Required work » Please copy out every line in the records below that includes the word "обучающихся".
BEGIN Given entries
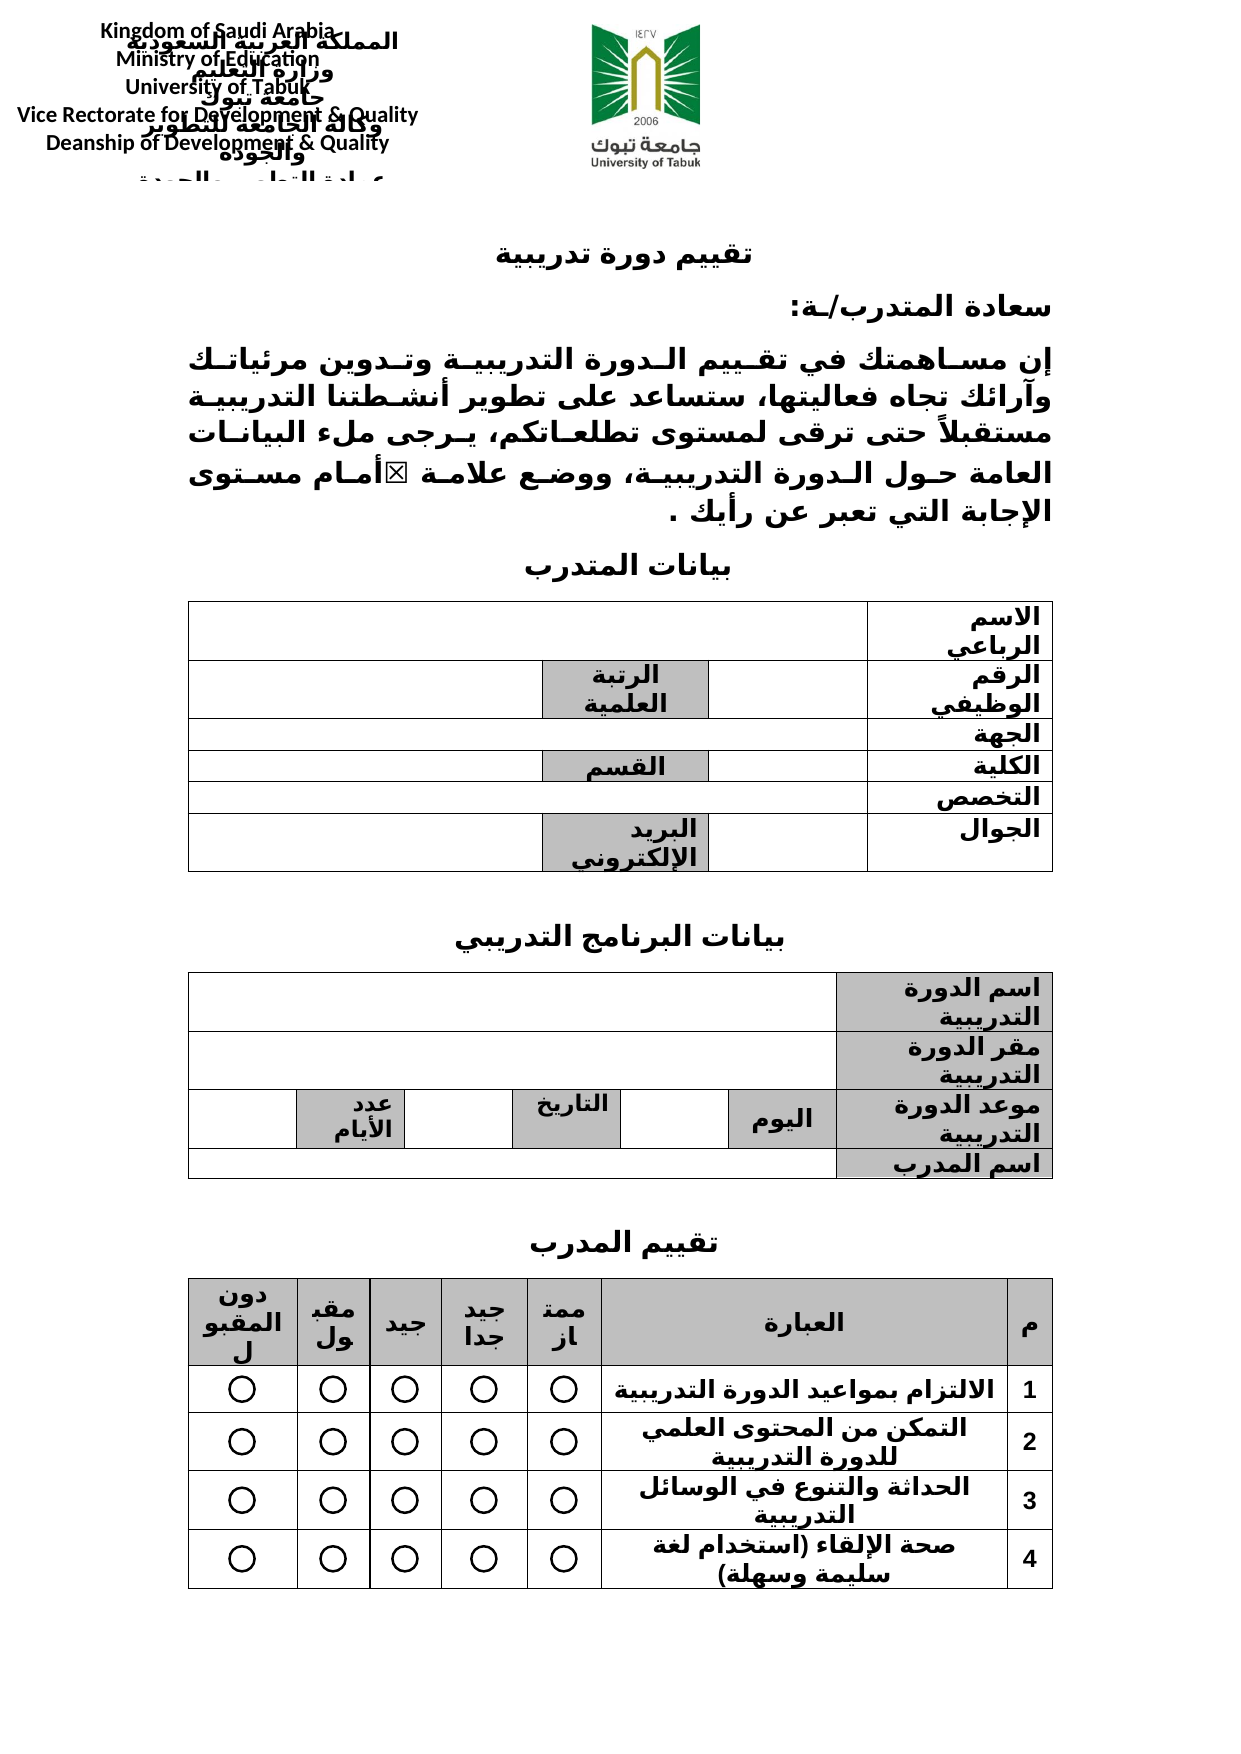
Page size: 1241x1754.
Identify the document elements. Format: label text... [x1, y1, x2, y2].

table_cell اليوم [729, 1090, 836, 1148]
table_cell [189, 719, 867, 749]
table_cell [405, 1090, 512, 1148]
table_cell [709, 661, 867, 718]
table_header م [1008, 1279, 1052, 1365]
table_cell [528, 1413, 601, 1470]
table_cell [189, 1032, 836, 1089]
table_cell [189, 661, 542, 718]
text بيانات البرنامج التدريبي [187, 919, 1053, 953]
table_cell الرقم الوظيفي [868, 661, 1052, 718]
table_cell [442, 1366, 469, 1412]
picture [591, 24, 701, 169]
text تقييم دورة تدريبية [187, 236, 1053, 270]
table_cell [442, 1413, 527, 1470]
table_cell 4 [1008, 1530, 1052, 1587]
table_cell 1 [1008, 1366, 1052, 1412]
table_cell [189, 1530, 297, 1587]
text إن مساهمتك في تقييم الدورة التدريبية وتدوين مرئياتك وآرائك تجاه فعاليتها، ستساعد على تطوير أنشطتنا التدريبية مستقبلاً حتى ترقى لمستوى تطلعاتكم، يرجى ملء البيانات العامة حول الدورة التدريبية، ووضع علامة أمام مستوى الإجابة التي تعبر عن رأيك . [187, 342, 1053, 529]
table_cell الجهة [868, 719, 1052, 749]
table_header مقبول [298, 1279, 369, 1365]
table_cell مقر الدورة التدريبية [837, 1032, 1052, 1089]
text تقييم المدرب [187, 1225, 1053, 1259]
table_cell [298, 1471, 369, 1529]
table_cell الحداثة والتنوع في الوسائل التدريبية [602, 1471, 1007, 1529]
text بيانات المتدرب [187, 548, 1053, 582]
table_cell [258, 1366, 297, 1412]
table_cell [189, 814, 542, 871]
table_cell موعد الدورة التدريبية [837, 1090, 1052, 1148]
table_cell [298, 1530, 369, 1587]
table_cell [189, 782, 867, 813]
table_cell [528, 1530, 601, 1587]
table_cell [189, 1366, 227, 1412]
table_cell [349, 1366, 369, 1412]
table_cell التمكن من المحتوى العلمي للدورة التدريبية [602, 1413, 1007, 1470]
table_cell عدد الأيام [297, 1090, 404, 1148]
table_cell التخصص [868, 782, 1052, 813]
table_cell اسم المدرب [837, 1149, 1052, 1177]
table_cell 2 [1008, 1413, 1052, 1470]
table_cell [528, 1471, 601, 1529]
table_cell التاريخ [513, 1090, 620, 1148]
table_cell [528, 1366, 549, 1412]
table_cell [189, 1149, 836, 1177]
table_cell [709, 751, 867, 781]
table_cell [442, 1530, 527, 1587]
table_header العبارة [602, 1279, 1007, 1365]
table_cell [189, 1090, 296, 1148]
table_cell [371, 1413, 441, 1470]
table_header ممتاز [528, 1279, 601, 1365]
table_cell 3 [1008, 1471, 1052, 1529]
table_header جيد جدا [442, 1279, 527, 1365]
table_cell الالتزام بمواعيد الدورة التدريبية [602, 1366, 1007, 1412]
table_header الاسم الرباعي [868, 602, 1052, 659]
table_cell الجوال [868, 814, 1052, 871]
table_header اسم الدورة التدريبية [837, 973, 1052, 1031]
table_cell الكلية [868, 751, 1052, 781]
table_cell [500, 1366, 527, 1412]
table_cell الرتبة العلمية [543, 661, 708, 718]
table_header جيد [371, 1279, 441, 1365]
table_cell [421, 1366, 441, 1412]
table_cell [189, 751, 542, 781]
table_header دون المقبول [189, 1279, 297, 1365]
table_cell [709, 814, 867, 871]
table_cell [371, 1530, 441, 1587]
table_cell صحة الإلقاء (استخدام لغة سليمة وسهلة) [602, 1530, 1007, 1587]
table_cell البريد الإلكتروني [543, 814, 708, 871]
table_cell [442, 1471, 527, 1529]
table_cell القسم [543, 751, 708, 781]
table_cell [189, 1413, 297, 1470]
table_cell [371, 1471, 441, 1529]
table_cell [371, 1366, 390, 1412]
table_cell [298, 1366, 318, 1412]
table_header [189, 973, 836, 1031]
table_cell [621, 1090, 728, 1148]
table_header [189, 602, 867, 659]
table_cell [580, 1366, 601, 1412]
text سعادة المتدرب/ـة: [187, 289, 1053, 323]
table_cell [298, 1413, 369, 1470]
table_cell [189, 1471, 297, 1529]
END Given entries
BEGIN Given entries
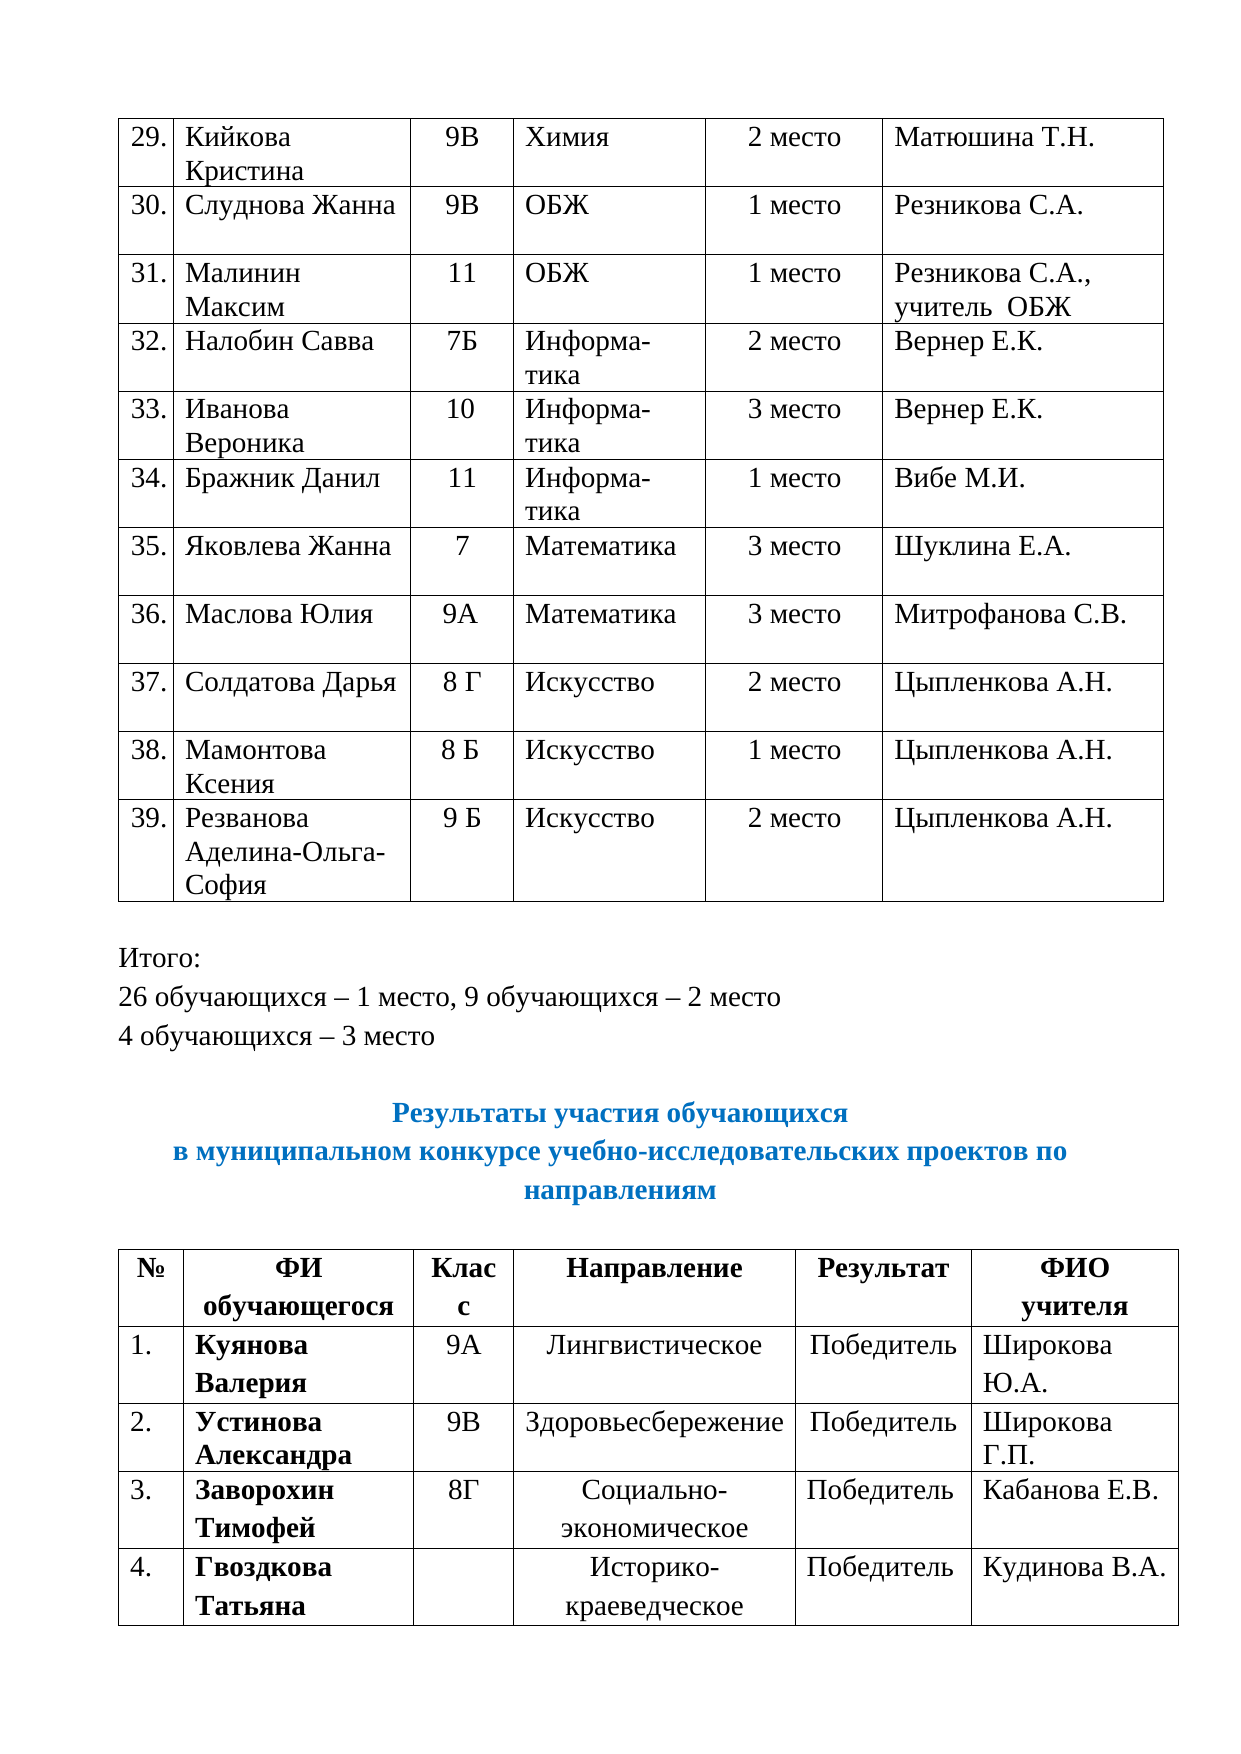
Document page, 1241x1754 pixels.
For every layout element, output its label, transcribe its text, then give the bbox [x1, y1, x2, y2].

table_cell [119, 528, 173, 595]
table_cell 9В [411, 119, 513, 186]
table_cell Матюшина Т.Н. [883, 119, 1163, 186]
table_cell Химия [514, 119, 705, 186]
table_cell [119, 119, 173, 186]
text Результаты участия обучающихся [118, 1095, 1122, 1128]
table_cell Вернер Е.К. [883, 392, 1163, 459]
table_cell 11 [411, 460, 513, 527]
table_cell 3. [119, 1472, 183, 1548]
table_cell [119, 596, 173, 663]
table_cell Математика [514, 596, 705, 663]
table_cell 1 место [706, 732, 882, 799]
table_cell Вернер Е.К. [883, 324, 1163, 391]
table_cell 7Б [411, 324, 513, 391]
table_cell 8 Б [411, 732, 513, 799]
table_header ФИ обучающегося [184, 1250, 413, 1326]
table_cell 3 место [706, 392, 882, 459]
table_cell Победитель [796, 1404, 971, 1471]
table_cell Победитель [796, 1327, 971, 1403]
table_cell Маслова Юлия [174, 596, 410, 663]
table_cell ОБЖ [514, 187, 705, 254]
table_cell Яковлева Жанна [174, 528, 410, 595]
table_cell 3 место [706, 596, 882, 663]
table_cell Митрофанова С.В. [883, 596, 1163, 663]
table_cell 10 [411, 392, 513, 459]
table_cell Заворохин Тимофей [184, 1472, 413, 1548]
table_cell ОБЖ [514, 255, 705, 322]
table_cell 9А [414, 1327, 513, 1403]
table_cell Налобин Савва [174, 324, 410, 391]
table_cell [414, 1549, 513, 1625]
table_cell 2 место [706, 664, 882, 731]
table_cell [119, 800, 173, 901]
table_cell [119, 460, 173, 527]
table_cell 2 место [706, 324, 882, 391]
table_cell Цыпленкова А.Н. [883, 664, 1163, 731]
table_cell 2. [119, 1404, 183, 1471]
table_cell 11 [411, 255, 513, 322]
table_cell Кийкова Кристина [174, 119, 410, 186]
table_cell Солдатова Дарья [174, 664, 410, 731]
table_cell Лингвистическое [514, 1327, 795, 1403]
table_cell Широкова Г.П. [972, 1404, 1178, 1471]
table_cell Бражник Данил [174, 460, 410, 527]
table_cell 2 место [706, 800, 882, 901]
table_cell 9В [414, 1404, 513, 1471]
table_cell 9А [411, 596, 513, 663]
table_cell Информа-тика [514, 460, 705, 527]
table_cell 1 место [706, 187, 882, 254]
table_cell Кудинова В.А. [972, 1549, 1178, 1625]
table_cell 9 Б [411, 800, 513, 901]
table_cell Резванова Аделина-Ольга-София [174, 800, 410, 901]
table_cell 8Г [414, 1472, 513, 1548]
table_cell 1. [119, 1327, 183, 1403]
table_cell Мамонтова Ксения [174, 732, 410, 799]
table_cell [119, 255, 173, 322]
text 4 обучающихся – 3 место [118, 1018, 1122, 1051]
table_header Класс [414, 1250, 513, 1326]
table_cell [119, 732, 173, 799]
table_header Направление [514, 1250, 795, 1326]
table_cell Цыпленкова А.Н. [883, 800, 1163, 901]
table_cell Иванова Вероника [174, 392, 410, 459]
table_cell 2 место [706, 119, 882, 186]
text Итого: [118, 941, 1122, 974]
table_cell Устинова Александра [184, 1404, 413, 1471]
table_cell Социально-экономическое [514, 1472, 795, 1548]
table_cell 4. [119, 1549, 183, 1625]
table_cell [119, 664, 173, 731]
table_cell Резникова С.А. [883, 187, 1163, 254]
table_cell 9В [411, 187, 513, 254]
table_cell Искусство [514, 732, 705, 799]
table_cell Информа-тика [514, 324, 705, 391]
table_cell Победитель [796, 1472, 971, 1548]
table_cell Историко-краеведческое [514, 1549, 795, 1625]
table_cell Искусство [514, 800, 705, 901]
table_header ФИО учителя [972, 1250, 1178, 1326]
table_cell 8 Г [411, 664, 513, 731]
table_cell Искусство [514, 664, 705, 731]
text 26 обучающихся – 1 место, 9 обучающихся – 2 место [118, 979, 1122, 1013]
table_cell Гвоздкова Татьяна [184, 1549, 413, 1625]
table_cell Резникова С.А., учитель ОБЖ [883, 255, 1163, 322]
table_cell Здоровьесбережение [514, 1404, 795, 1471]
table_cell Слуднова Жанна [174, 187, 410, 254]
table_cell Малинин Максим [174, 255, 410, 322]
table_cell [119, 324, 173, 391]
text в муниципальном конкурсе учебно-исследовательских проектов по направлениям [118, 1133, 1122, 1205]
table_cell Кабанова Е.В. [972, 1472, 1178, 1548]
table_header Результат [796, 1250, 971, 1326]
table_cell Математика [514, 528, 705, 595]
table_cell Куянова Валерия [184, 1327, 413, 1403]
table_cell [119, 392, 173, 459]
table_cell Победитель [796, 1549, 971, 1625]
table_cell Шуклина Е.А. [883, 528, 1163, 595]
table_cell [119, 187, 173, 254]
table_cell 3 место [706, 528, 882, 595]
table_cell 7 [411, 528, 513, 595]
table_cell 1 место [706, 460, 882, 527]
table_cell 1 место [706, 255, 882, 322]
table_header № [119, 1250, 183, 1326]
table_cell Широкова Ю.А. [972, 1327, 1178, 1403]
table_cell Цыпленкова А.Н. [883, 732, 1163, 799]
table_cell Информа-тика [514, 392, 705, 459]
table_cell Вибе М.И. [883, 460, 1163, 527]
END Given entries
Exercise result »
text Результаты участия обучающихся [118, 1095, 1122, 1128]
text 4 обучающихся – 3 место [118, 1018, 1122, 1051]
text 26 обучающихся – 1 место, 9 обучающихся – 2 место [118, 979, 1122, 1013]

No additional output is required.